【スーパーGT】セナプロ時代のF1並み? 8号車ARTA 無限 NSXが鈴鹿テストで驚異の1分42秒台を記録。「シビれるアタックだった」と大湯
3月初旬に鈴鹿サーキットで行なわれたテストで1分42秒630というタイムを叩き出した8号車ARTA MUGEN NSX-GT。ドライバーの大湯都史樹は、コンディションが噛み合ったこともあり「シビれるアタックができた」と振り返った。
写真:: Masahide Kamio
岡山国際サーキットでの公式テスト開始まであとわずかとなった2023年のスーパーGT。それに先駆けて行なわれているメーカー主催テストでは、驚きのタイムが記録された。

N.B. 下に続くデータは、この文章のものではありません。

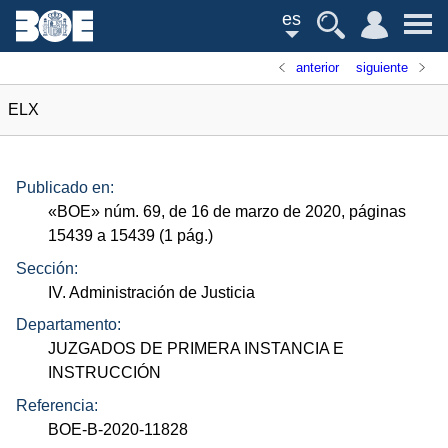
es
anterior
siguiente
ELX
Publicado en:
«
BOE
»
núm.
69, de 16 de marzo de 2020, páginas
15439 a 15439 (1
pág.
)
Sección:
IV. Administración de Justicia
Departamento:
JUZGADOS DE PRIMERA INSTANCIA E
INSTRUCCIÓN
Referencia:
BOE-B-2020-11828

鈴鹿サーキットでのファン感謝デーを前に2日間行なわれたテストの初日で、8号車ARTA MUGEN NSX-GTの大湯都史樹が1分42秒630をマークした。GT500のコースレコードが昨年の鈴鹿戦で19号車WedsSport ADVAN GR Supraの国本雄資が記録した1分44秒112であることを考えても驚異的なタイムだ。
もちろん、冬場のテストは空気密度が高い関係もあり、エンジンパワーやダウンフォースも高まる傾向になるためタイムが出やすいのは確か。特にコーナリング性能の高いNSX-GTにとっては、高い空気密度によりダウンフォース増加の恩恵を大きく受けていると推察される。
ただ他チームのタイムが軒並み1分43秒台だったことを考えても、大湯が記録した1分42秒630というタイムは図抜けており、関係者からは驚きの声があがった。余談にはなるが、これは1980年代のF1日本GPの予選タイムとも遜色ない(もちろん、コースレイアウトも微妙に変わっているため純粋な比較はできないのだが……)。GT500もそんな領域にまで到達しているのだ。
「あの日は空気密度も高く、色々な条件が重なってみんな1分43秒台くらいは出ていましたが、42秒台はヤバかったです(笑)」と振り返る大湯。履いていたタイヤも決してベストなものではなかったというが、“シビれる”アタックができたという。
「テストから常に1番を目指していたので、フルプッシュで走っていました。僕もシビれるくらいのアタックでした」
また最近ではS字の路面が再舗装されているが、その影響もあったのではないかと大湯は語る。曰くS字への進入ではブレーキをかけることはおろかアクセルオフもわずかといい、“ほぼ全開”でS字を駆け抜けたのだ。
現在S字コーナー。再舗装された部分の色が異なることが分かる
Photo by: Masahide Kamio
連日トップタイムを記録した冬のメーカーテストを経て、ホンダ陣営全体として「良い流れ、良い空気感だという感触はあります」と語る大湯。今季からARTAのメンテナンスを担当することとなったMUGEN(M-TEC)の分析力、修正力にも大きな信頼を寄せている。
彼はさらにこう続ける。
「今年はこれまでのテストでも速さを見せられています。逆にトヨタ勢が少し苦しんでいるようにも見えますが、岡山テストや富士テストに向けて調整してくると思います」
「あとはどのチームも、カーボンニュートラル燃料のパフォーマンスを以前の燃料と同じレベルで発揮できるかを課題にしていると思いますが、そこは日産も良いところ(解決策)を見つけているんじゃないかと感じます」
現時点では全車が揃う公式テストも始まっていない段階であり、今季の勢力図を占うのは時期尚早と言える。日産陣営TEAM IMPULのベルトラン・バゲットなども、春先になり気温・路面温度が上がってくればホンダ勢のアドバンテージが小さくなるのではないかと予想しているが、ただ「今年のホンダは例年より速いのは間違いない」といった声が方々から聞こえているのも確かだ。3月の岡山、富士での公式テストも目が離せない。